Requérir une démarche légale devant juge pour perte de nationalité.

Admettre que les membres du Conseil Interdépartemental peuvent être choisis par les assemblées départementales sans appartenir à ces assemblées. (Question de compétence).

Exiger le vetting de tous les ministres par le Sénat avant leur prise de fonction.

Exiger la prestation de serment de tous les ministres comme pour tout autre officier public.

Standardiser le serment à faire par tous les fonctionnaires et officiels de l’Etat.

Rendre le judiciaire entièrement indépendant de l’Exécutif, ne pas avoir à être investi par le président de la république, suivre la procédure que suit le législatif (entre eux et par eux).

Elaborer sur le droit à l’information afin de le rendre effectif par accès gratuit de toute publication au journal Le Moniteur.

Autoriser l’Exécutif à une dissolution du parlement par terme présidentiel.

Revoir la procédure d’amendement de la Constitution.

Elaborer sur le droit de Pétition.

Jan 2018

Dans le vent d’une réforme constitutionnelle

Une Constitution se doit d’être une protection de ses citoyens.

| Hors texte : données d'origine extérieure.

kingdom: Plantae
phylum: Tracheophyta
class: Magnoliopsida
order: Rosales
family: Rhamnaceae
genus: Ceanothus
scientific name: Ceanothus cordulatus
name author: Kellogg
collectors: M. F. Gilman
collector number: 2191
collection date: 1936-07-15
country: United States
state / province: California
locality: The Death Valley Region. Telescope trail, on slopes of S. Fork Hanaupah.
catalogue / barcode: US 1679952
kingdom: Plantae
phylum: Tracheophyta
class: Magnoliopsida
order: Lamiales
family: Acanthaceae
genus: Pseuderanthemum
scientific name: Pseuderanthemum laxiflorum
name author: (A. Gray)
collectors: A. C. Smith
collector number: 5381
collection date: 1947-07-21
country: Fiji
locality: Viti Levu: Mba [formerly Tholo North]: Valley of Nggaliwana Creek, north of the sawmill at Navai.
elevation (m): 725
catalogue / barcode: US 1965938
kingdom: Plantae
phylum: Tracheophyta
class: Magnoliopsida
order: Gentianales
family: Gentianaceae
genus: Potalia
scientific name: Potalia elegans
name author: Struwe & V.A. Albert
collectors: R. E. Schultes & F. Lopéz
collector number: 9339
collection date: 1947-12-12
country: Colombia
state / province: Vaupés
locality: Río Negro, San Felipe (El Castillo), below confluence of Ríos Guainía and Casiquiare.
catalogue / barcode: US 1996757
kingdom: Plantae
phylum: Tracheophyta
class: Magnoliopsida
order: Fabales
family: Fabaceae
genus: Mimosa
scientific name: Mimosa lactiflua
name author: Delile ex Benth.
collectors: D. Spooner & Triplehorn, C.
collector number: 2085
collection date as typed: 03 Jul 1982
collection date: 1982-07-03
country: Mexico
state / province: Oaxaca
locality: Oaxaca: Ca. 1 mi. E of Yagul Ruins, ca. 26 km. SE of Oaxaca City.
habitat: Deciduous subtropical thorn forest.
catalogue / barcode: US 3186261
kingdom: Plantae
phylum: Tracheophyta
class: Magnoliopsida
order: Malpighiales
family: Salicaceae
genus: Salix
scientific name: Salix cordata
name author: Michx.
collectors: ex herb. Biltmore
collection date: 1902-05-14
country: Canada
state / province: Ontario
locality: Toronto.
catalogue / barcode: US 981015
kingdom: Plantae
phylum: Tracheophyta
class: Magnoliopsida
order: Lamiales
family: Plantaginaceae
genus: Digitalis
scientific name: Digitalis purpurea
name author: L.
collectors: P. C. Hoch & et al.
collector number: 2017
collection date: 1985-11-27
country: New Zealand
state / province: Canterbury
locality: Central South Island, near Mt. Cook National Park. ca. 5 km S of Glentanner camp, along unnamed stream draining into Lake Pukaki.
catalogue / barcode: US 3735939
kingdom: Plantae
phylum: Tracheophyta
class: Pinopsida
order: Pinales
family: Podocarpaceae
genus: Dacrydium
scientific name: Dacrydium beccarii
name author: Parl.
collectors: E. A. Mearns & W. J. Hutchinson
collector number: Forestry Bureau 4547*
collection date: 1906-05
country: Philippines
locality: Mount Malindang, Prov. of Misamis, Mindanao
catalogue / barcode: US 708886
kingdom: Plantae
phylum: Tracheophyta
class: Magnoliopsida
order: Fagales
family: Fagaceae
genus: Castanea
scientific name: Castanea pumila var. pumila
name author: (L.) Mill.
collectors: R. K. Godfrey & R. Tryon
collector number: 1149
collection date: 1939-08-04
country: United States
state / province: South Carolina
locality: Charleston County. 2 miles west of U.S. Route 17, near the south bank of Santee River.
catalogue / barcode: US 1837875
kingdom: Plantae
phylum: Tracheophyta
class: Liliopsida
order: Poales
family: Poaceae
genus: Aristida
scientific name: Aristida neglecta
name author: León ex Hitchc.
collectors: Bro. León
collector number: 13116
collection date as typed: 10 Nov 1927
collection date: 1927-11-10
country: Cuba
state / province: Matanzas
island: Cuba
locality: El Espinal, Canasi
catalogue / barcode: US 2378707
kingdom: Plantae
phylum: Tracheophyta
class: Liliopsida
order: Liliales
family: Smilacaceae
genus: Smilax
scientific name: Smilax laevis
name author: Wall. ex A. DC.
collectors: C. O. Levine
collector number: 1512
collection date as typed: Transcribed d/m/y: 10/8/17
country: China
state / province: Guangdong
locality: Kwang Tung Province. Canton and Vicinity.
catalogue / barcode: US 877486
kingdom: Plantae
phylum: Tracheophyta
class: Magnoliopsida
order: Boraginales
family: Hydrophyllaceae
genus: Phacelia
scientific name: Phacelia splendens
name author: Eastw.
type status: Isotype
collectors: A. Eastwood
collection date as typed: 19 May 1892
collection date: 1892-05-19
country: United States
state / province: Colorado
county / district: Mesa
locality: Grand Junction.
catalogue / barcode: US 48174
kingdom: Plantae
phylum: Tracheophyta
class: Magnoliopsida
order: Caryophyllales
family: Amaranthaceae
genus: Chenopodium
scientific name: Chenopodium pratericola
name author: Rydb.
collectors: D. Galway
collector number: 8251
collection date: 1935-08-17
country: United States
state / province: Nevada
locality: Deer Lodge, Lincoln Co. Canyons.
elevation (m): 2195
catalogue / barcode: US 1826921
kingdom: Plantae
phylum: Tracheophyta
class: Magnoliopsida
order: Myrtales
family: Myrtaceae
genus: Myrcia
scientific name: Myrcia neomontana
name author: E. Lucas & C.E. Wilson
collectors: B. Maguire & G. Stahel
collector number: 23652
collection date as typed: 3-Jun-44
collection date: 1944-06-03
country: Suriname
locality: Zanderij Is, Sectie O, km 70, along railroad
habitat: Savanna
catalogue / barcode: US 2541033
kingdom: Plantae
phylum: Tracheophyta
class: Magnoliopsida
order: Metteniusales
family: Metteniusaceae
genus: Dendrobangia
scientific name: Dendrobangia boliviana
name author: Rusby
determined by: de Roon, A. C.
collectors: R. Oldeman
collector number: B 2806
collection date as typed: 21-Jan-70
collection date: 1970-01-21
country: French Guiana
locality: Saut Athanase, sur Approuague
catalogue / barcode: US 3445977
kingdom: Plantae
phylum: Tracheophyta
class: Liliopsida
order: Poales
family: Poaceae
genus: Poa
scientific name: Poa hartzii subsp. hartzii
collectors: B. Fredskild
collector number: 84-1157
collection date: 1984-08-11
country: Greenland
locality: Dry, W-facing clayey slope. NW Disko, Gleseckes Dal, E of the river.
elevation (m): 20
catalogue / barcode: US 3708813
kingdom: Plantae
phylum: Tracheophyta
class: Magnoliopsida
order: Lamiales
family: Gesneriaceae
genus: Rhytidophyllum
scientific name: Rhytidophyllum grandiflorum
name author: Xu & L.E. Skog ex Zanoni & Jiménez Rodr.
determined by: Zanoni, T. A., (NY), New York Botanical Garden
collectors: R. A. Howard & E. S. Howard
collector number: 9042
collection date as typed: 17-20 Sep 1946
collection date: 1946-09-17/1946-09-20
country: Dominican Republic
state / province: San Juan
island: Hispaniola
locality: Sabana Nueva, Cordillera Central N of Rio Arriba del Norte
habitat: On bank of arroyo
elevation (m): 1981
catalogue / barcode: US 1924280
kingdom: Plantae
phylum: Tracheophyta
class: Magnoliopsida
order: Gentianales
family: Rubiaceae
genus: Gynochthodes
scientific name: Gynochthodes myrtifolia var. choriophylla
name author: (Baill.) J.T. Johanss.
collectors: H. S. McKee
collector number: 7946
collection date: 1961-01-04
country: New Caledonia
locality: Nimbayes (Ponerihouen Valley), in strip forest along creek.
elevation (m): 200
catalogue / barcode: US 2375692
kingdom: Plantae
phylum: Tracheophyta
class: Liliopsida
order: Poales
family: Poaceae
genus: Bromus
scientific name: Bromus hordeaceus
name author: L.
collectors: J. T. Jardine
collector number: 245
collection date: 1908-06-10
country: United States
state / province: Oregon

Elle devrait les protéger contre les abus de pouvoir de leurs représentants. Or telle que rédigée, notre présente constitution ne nous facilite aucune action contre eux.  Nos représentants font exactement tout ce qu’ils veulent et nous ne pouvons rien contre eux, sauf ne pas les réélire aux prochaines élections. On remplacera la crapule A avec de fortes chances d’élire la crapule B. Et la danse recommencera.

Tout system représentatif se fonde sur les élections certes, mais si en élisant un représentant le citoyen autorise celui ci a voter les lois a sa place, il ne devrait pas pour autant en perdre le contrôle.  Cet élu ne devrait pas se considéré un être supérieur,  un surhomme, un intouchable. 

C’est un fait, quand le nombre rend impossible les les discussions et les décisions, qu’on ait besoin de représentants. Mais on sait aussi que c’est par là qu’on va être trahi. Alors que faire pour s’en protéger?

Laquelle de ces méthodes vous paraît plus applicable en Haiti:

1- Le referendum révocatoire

2- Des mandats plus courts

3- Des poursuites judiciaires rendus plus faciles contre les élus.